Biz buradan bütün İslam hukuku profesörlerine, İslam hukuku alanında kendini geliştirmiş bütün alimlerimize, Diyanet İşleri Başkanlığına, Hukuk fakültesindeki profesörlere ve öğrencilere, anayasa ile ilgilenen herkese sesleniyoruz: Gelin Allah resulünün Medine'ye hicret eder etmez hazırlamış olduğu Medine Vesikasını önümüze koyalım. Peygamberimizden günümüze kadar İslam hukuku ile ilgili yazılmış, çizilmiş bütün alimlerin eserlerini inceleyelim. Bütün ülkelerin anayasalarını inceleyip sentezleyelim. İnsanlığın ortak mirasından ve tecrübelerinden istifade ederek Allah'ın kitabını, Allah resulünün uygulamalarını da göz önünde bulundurarak yepyeni, sivil, özgürlükçü, yeryüzündeki bütün insanların insan onuruna yakışan bir hayatı yaşamasına vesile olacak, İslam ümmetinin hak ve hukukunu, yurtlarını kıyamet gününe kadar savunacak ve müdafaa edecek, muhafaza edecek bir anayasa hazırlayalım. Bu konuda yetkin olan herkesi çalışmaya davet ediyoruz.
Konuyla ilgili bir emek, bir alın teri, gerçekten tüm insanların kabul edeceği bir çaba bekliyoruz; çünkü yeni bir anayasa sadece bizim insanımızın ihtiyacı değil tüm insanlığın ihtiyacıdır.
Bencil, 1. Dünya Savaşı'ndan sonra çizilen sınırlara mahkum bir kafayla bir anayasa hazırlanmasını istemiyoruz.
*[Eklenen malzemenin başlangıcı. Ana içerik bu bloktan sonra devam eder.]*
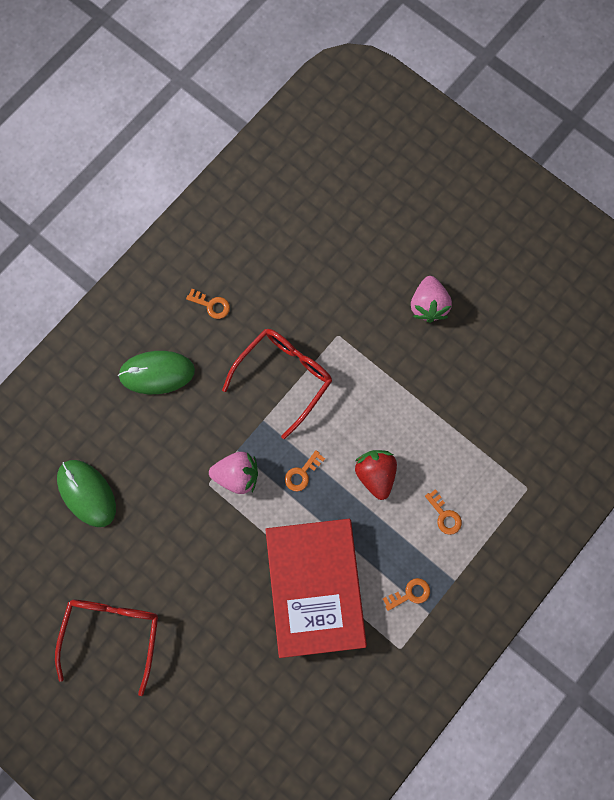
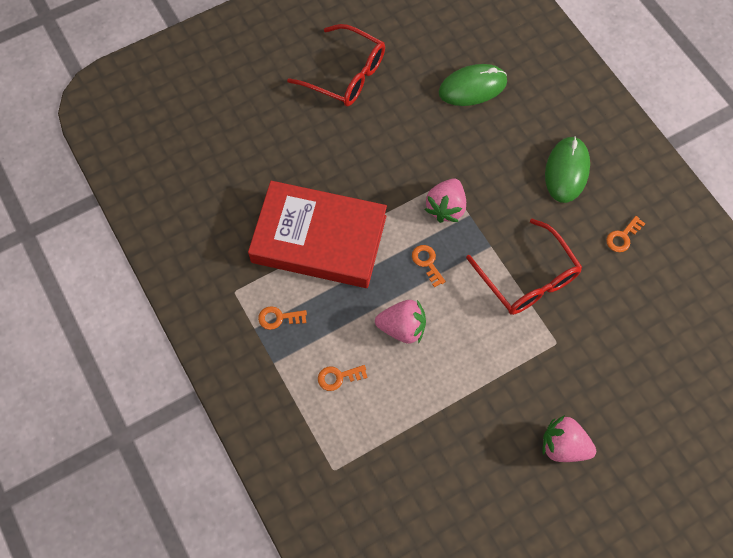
camera: 110 degrees right, 10 degrees down
red strawberry [355,450,397,500] -> pink strawberry [375,300,426,344]
orange key [383,578,430,611] -> orange key turned 90 degrees clockwise [258,306,307,330]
Evrensel düşünen, insanlığın problemlerini dert edinen, Kur'an'ın nuruyla zihnini temizlemiş, Muhammed ümmeti olduğunun bilincinde olan Salih insanların zihin dünyasından bir anayasa çıkmasını istiyoruz.
Allah; insanlığı selamete, emniyete kavuşturacak; her insanın insan onuruna yakışan bir hayatı yaşayacağı bir ortamın oluşmasına vesile olacak anayasayı hazırlayabilmeyi ve bunu icra edebilmeyi bize ihsan eylesin.